Chapman's own affidavit references an appointment Willis had with Dr.
Overall, a dentist, on October 28, 2009. At said appointment, Willis
reported the Ketac filling had come out of tooth number 12, and Dr.
Overall actually replaced the filling. Moreover, it is possible one
can identify a missing filling simply by feeling the area with his
finger or tongue, which Willis obviously could have done.*fn2
There has not been testimony on this topic, and the Court
must defer to the non-movant at summary judgment. See Anderson v.
Liberty Lobby, Inc., 477 U.S. 242, 255 (1986); Spath v. Hayes Wheels
Int'l-Ind., Inc., 211 F.3d 392, 396 (7th Cir. 2000) (In analyzing a
motion for summary judgment, the reviewing court must construe the
evidence in the light most favorable to the nonmoving party and draw
all reasonable inferences in favor of that party.).
Put simply, the Court finds that a genuine issue of material fact exists as to whether Willis lost temporary tooth fillings on tooth numbers 12 and 14 before meeting with Dr. Chapman on May 20, 2008.
III. Pain Medication
Next, Dr. Chapman denies responsibility for Willis not receiving pain medication because the doctor prescribed, and presumably ordered, medication on April 1 and May 20, 2008. In light of the fact that 42 U.S.C. § 1983 does not recognize a doctrine of superiors or vicarious liability, Duckworth v. Franzen, 780 F.2d 645, 650 (7th Cir. 1985), abrogated on other grounds by Farmer v. Brennan, 511 U.S. 825 (1994), Dr. Chapman touts the lack of evidence that he was personally responsible for Willis not receiving medication.

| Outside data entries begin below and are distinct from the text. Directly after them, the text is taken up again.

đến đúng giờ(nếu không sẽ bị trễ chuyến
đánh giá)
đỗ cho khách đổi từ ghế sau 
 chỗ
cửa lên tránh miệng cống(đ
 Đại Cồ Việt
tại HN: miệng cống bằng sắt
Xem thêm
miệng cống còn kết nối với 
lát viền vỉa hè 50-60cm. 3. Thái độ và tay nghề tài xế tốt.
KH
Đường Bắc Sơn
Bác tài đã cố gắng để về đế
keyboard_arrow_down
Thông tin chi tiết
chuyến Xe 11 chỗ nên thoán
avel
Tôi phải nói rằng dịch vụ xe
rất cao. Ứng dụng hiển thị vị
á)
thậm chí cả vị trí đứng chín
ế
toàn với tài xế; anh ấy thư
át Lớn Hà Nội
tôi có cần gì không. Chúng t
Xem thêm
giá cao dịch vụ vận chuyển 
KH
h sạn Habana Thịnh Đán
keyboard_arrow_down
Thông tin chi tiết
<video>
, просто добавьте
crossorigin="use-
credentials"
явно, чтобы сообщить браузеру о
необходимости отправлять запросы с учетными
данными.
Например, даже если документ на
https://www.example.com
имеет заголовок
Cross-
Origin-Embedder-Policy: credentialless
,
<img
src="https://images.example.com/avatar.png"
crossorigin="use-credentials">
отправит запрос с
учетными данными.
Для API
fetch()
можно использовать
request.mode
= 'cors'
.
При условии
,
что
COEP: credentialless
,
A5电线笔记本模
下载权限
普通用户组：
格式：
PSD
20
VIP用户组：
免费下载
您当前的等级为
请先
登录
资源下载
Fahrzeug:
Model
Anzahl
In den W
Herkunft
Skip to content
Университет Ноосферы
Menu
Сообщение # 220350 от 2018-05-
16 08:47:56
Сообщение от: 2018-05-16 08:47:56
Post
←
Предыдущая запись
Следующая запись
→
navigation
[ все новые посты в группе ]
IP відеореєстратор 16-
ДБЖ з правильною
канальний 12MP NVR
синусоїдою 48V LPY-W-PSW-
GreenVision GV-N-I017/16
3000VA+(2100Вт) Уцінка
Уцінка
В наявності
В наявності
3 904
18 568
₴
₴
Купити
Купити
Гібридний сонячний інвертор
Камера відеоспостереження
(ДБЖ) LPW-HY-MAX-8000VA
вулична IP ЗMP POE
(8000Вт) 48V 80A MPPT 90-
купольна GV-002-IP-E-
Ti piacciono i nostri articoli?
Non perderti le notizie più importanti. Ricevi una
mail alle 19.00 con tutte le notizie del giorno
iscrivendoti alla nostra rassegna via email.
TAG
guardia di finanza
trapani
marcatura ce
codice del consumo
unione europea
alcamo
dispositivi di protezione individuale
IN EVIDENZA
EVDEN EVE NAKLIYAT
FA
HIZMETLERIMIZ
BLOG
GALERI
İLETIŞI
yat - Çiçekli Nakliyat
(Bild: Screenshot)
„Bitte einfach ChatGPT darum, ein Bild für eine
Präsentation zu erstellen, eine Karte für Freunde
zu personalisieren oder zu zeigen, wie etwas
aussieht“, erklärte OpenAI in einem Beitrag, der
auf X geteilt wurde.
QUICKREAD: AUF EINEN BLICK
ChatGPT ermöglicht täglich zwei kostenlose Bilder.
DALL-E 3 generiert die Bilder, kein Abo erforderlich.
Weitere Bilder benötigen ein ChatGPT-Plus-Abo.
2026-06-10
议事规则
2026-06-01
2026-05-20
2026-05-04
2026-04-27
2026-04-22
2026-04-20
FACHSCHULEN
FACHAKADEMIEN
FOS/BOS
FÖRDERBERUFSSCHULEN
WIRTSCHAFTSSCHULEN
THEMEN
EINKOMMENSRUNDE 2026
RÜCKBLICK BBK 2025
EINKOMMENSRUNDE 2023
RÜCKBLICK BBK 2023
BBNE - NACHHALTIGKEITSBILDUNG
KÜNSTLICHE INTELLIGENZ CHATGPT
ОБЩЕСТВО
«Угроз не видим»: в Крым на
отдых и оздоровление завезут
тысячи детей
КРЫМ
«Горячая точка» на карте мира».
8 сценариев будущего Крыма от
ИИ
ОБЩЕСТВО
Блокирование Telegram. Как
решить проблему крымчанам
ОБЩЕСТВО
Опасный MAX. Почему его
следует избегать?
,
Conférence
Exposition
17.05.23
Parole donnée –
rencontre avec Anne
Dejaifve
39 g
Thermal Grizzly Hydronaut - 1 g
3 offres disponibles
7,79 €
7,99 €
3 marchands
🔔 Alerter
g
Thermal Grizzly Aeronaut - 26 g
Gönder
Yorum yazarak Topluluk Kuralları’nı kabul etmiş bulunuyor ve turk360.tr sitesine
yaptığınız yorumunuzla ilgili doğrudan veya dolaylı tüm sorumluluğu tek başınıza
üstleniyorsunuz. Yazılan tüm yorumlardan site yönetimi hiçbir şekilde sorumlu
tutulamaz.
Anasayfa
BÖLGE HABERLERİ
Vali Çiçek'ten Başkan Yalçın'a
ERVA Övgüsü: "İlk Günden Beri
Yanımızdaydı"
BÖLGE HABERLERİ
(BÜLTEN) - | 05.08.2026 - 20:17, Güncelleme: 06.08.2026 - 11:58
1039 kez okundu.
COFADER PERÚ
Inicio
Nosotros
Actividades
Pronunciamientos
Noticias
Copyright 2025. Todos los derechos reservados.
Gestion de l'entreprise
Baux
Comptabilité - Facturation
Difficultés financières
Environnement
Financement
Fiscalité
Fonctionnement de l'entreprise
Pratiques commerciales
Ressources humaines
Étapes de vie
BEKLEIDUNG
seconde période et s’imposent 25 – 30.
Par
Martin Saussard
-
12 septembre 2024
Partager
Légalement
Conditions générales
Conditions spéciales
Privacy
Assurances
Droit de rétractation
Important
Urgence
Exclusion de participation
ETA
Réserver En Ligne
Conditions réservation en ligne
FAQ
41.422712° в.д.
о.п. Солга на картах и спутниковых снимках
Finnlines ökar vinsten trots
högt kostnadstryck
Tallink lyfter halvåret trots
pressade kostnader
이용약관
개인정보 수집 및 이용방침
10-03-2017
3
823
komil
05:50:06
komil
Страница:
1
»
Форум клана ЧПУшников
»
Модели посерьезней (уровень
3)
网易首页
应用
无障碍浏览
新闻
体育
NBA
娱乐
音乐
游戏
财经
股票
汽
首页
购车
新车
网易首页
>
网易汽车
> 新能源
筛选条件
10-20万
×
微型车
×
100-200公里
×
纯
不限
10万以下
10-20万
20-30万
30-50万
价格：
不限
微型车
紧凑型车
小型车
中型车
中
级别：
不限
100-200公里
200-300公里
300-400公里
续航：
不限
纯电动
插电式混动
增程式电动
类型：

Here, the parties' sworn statements do not directly conflict; in fact, Willis concedes that Dr. Chapman "stated he would send [the pain medication] to the cell house." Doc. 36-1, p. 2. That said, at the summary judgment phase, the most important consideration is that Willis never received any pain medication despite being believably assured he would receive it. The Court does not know enough about the procedure governing dispensation of medication at Menard Correctional Center to determine whether Willis is pursuing his claim under an impermissible theory of superior liability. For example, bearing in mind the general deference to the non-movant at summary judgment, it is reasonable for the Court to believe Dr. Chapman may have put a stop-order on the Tylenol or otherwise inhibited its dispensation. Indeed, as the R & R makes clear, "[i]t may be . . . that plaintiff does not consider Tylenol to be pain medication, or that Chapman wrote the prescription but the medication was never given to plaintiff. However, the Court cannot resolve these conflicts in the evidence on summary judgment." Doc. 37, p. 7.
The Court finds there is a genuine issue of material fact as to whether Dr. Chapman properly prescribed medication to combat Willis' tooth pain on April 1 and May 20, 2008.
For the foregoing reasons, the Court ADOPTS the R & R (Doc. 37) in its entirety, whereby the Court DENIES Dr. Chapman's Motion for Summary Judgment (Doc. 31).